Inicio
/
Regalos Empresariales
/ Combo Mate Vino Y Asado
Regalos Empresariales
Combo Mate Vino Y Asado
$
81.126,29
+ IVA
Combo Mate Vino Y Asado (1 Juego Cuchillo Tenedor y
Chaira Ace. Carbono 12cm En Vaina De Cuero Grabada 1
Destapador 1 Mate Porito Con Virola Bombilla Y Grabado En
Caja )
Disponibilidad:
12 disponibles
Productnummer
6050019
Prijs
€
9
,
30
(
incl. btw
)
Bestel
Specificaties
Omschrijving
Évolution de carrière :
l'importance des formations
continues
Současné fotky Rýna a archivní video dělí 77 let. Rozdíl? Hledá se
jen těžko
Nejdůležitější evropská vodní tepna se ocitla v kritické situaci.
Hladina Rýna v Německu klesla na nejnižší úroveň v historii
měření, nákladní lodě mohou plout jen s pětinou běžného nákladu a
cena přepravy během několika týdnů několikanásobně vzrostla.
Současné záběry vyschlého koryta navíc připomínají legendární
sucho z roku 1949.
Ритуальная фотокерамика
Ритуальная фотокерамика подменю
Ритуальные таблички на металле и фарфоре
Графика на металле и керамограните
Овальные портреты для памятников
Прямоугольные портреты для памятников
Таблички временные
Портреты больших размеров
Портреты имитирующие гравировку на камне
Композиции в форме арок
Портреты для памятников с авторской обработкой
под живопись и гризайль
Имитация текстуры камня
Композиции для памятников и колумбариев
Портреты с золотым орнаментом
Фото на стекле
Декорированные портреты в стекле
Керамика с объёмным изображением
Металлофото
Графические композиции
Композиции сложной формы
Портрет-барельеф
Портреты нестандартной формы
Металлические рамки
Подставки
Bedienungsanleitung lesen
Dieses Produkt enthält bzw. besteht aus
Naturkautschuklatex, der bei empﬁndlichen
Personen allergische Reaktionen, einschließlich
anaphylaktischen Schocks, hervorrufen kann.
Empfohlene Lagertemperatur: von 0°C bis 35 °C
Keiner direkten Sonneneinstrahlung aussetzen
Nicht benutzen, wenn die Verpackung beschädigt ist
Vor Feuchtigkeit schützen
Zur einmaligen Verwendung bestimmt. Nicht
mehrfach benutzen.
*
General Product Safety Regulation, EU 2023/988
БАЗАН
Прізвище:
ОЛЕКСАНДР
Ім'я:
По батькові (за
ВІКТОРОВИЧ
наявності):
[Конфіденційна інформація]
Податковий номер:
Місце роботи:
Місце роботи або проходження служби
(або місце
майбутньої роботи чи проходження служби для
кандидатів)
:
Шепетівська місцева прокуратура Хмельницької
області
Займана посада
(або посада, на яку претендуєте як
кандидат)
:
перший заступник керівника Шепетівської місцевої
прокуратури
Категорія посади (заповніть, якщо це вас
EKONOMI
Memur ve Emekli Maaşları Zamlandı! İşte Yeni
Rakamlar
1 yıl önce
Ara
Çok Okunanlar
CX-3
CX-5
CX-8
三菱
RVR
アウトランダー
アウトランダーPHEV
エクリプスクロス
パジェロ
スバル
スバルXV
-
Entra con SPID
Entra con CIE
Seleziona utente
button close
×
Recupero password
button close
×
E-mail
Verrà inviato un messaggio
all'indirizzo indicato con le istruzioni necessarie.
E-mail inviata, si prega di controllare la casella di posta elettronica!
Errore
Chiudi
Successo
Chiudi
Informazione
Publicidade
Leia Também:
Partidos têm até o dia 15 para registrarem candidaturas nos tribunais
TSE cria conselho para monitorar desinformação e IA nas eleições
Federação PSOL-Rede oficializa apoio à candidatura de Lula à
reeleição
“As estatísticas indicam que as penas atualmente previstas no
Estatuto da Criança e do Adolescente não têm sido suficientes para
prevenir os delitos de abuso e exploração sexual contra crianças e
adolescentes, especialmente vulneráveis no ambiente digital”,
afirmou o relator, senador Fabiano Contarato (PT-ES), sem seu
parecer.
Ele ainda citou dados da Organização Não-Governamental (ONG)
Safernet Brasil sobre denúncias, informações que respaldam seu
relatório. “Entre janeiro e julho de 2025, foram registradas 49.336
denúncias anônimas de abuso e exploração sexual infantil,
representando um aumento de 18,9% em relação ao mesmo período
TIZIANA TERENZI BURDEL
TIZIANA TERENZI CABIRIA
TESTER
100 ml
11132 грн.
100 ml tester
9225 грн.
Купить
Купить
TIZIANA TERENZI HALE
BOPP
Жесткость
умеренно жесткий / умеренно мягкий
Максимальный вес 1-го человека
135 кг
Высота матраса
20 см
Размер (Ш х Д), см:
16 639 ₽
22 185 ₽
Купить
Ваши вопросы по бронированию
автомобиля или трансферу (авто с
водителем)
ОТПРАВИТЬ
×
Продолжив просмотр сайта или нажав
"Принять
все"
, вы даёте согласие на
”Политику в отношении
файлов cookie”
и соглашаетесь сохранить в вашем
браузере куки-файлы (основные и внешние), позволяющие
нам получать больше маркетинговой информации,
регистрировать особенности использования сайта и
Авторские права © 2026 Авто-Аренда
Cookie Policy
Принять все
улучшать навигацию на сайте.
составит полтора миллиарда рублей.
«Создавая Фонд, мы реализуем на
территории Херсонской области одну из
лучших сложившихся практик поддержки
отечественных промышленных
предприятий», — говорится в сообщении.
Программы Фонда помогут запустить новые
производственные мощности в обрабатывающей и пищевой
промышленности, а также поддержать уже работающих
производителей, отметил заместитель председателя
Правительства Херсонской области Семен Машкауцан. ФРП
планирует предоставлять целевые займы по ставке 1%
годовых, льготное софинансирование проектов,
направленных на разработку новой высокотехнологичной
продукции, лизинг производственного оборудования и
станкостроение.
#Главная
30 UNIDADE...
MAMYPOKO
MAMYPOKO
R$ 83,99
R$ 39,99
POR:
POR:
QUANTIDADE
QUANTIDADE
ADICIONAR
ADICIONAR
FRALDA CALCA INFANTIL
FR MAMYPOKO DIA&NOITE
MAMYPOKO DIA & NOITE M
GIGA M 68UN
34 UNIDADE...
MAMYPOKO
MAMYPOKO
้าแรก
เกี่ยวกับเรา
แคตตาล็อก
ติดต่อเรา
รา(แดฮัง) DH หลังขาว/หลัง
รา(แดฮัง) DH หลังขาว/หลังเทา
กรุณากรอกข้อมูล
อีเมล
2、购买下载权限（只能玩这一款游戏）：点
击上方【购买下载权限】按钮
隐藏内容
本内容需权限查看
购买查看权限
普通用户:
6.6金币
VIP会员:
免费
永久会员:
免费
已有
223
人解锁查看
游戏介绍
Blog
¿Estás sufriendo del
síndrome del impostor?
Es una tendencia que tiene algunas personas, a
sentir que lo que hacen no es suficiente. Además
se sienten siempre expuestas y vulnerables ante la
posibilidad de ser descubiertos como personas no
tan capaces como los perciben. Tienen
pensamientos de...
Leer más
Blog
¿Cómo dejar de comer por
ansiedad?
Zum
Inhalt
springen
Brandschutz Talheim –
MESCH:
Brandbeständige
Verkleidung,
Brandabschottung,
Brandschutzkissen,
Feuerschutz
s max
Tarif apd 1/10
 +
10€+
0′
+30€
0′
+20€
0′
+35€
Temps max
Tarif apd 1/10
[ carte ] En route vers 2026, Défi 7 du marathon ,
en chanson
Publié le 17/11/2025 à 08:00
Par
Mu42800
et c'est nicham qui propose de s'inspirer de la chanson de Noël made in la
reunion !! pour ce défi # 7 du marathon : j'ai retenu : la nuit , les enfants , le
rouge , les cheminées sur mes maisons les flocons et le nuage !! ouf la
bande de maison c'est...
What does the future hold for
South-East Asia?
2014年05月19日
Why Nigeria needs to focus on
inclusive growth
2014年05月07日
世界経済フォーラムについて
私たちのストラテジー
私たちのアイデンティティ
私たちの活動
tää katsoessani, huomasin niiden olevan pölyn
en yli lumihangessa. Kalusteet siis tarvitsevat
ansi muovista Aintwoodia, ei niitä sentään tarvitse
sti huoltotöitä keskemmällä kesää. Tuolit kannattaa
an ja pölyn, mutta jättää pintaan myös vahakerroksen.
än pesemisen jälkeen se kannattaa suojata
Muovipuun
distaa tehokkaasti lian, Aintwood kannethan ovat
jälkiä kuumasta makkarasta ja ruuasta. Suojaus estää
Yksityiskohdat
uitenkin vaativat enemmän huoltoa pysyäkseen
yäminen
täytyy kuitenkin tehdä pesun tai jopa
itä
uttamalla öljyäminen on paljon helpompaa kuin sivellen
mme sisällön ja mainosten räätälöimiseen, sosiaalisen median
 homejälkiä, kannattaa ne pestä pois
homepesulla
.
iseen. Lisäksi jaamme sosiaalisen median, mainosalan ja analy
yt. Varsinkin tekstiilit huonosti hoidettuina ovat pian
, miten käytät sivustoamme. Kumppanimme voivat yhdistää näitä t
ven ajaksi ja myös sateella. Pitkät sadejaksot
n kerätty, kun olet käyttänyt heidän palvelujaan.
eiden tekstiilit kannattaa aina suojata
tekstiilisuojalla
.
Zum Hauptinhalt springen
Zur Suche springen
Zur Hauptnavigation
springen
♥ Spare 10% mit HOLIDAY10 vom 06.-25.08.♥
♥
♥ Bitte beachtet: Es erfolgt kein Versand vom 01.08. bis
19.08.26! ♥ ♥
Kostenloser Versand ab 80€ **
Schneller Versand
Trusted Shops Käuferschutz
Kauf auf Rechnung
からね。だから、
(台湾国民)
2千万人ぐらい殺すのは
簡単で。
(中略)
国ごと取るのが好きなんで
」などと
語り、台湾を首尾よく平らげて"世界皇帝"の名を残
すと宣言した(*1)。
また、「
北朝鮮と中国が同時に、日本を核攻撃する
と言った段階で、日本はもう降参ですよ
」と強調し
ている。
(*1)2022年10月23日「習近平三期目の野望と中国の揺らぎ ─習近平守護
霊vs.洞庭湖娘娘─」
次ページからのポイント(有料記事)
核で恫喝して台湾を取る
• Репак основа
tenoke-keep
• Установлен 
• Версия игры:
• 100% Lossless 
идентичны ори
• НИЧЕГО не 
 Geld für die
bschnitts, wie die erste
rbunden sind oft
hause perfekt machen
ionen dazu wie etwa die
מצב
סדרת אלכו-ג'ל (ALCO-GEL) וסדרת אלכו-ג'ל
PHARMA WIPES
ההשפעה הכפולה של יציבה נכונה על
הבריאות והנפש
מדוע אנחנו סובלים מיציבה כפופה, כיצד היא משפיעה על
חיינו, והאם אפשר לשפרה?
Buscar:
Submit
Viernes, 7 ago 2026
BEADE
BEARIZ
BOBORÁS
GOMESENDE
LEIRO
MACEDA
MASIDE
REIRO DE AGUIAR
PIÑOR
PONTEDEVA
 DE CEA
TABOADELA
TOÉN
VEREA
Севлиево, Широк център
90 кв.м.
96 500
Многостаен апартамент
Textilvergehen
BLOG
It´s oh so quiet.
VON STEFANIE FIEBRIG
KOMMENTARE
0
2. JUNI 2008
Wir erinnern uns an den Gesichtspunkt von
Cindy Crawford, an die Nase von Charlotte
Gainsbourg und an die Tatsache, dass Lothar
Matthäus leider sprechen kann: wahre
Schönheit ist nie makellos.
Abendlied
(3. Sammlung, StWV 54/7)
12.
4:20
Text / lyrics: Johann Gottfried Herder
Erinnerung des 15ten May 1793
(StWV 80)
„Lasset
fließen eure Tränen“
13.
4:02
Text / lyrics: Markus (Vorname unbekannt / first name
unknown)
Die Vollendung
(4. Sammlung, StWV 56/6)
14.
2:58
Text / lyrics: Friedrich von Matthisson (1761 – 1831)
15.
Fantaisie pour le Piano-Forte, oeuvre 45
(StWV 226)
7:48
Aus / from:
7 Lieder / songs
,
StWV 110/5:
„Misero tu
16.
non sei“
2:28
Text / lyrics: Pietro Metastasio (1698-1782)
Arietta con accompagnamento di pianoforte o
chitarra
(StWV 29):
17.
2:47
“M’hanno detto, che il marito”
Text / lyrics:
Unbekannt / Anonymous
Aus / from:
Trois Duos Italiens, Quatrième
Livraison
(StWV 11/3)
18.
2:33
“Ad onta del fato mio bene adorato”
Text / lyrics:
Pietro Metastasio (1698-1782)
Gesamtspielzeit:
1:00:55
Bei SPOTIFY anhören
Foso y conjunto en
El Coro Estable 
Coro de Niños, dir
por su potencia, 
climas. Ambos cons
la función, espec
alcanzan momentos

Job: Lines from the records above that hold "Sammlung" are the ones to list.

Solution for this exercise:
(3. Sammlung, StWV 54/7)
(4. Sammlung, StWV 56/6)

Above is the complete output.